(EXTRACTED RECORDS Opens)

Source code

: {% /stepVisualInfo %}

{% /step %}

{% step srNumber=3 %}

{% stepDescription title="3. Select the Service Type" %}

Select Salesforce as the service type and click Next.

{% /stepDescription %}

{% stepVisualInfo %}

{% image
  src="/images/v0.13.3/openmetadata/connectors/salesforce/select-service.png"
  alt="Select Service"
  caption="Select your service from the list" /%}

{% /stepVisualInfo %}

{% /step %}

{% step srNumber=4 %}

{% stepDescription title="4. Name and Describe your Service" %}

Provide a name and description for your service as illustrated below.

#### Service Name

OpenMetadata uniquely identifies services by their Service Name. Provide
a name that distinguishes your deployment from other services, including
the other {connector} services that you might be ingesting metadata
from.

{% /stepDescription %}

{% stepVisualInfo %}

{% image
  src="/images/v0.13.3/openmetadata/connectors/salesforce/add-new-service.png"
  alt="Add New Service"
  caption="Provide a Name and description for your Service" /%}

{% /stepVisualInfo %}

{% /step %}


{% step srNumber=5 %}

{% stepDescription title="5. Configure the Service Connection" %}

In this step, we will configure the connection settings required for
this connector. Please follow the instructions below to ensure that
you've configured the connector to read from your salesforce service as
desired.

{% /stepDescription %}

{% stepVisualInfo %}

(EXTRACTED RECORDS Closes)

- [ABOUT THIS TASK]: How many lines in the records contain the word "below"? Reply with the number only.

- [ANSWER TO THIS TASK]: 2